Frank Bender's Philadelphia studio is housed in a converted meat
shop. Eighty-eight feet long, it's filled not only with Bender's
paintings and sculptures but also a wealth of antiques, an old couch,
and a friendly black-and-white cat named X24C. You might see a
molded skeleton hanging from a painted tree, a full-sized commissioned
bronze sculpture, glowing skulls, or a series of pastel paintings.
Below this cluttered loft area, found by going through the kitchen, is
a small cellar that also serves as a studio.
Bender moves his work around, because different lighting conditions
have different effects on how a sculpture looks. He might also
be working on more than one case at once, and most likely is.
Among his many tasks might be to:
- age-enhance a fugitive’s photo with sketches
- create a three-dimensional sculpture from a decomposing murder
victim
- reconstruct a traffic accident
- evaluate or authenticate fine art
- devise architectural models for buildings
- create a memorial sculpture
Bender got his start as a fine artist and photographer. He never
intended to work with the dead and the missing. “I always drew
and painted and never had any interest in sculpting,” Bender said.
That all changed one day in the morgue.
“Back in 1976, I was taking courses part-time at the Philadelphia
Academy of Fine Arts, but they didn't have an anatomy course for
evening students.”
Bender wanted to learn more about the structure of human anatomy so
a friend took him to the medical examiner's office and gave him a tour
of the morgue. “While showing me around, he pointed out the
decomposing body of a woman known only by a number, 5233, and said,
‘This is one of our unknowns.’”
Bender took a closer look. She'd been shot three times in the
head at close range and left near the Philadelphia airport. No
match was made with dental records or DNA. Her fingers were too
decomposed to take prints. The possibility of identifying her
seemed hopeless.
Yet Bender said, “Well, I know what she looks like.”
Just looking at her remains, although profoundly disfigured, was
sufficient to evoke a vivid impression. The pathologist, Dr. Halbert
Fillinger, overheard him and asked Bender if he knew anything about
forensics.
Puzzled, Bender responded, “I don't even know what the word
means.”
Nevertheless, Fillinger believed that Bender could help, and Bender
agreed to give it a try. “Fillinger asked me to come down to
the morgue at midnight on a Friday night. So I went, and since
he was busy, he asked me to get the body. I went into this room
that had about 50 bodies. He'd told me to just look for the toe
tag to find her, but those weren't always visible. Some were
covered up, so I had to go around and lift up the sheets. There
was a woman who'd been cut up and all kinds of things in that room.”

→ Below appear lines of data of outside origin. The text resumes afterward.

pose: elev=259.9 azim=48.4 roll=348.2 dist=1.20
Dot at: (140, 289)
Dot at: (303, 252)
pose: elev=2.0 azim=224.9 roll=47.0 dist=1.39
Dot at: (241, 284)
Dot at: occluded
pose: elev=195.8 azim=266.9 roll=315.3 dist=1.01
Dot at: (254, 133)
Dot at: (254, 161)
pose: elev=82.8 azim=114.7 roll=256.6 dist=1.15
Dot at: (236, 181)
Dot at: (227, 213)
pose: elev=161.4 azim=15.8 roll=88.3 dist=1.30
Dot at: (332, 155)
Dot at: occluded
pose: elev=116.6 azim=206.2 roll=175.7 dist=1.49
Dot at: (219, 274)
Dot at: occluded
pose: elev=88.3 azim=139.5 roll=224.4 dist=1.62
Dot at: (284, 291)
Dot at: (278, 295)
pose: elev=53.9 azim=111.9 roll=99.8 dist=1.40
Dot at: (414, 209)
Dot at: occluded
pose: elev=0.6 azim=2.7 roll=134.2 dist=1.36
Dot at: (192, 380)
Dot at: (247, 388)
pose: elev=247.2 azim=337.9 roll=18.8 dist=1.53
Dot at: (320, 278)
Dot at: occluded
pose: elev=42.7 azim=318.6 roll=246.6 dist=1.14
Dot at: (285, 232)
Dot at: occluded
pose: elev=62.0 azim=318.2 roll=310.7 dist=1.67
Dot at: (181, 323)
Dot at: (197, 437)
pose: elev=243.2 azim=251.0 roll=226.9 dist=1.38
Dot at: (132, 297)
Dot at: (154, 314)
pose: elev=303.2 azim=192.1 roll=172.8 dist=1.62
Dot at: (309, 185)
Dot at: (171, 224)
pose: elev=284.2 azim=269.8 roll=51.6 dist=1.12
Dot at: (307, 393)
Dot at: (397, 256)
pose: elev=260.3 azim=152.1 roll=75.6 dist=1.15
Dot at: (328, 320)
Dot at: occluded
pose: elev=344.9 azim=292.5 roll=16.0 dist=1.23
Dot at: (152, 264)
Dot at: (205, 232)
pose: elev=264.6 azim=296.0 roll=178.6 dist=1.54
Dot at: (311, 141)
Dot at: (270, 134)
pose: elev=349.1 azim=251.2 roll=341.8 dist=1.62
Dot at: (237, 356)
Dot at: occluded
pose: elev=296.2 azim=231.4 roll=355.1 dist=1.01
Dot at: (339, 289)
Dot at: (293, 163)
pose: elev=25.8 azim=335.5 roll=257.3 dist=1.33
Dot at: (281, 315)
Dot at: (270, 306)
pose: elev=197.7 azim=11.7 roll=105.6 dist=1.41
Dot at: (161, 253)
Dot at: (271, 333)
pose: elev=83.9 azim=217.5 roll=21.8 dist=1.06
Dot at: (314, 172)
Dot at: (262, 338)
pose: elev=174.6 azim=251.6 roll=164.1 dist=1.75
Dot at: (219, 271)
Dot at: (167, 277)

Bender finally located the subject and took her facial
measurements. When Fillinger asked him why he didn't just
do a drawing, Bender replied that it was easier for the public to
relate to a three-dimensional model. “Because I was a commercial
photographer at the time, I knew how different people look under
different lighting conditions.”
Back at the Academy, Bender's teacher for a sculpture course, Tony
Greenwood, showed him how to make a mold and cast the bust. When
he managed to make the bust to match that of the woman he imagined, he
photographed it and the photos were published in the newspaper.
That led not only to the identification of the 62-year-old woman, but
also to the arrest and conviction of her killer, John Martini.
“That was my first one,” Bender said offhandedly.
How does he do it?
“It's a gift,” he said. “I pay attention to details and then
get the picture in my head.”
Asked why he gets involved in such cases when he could just stick
with art, he echoes the ideas of many of those who work in forensics.
“We believe in what we do. That's what keeps us going.
Like the [rescuers] working at the World Trade Center [on September
11, 2001.] It's the need to do good and help cut the cancer out
of society, and to find truth. I felt that from the very first
case.”
It wasn't long before he began to get more referrals.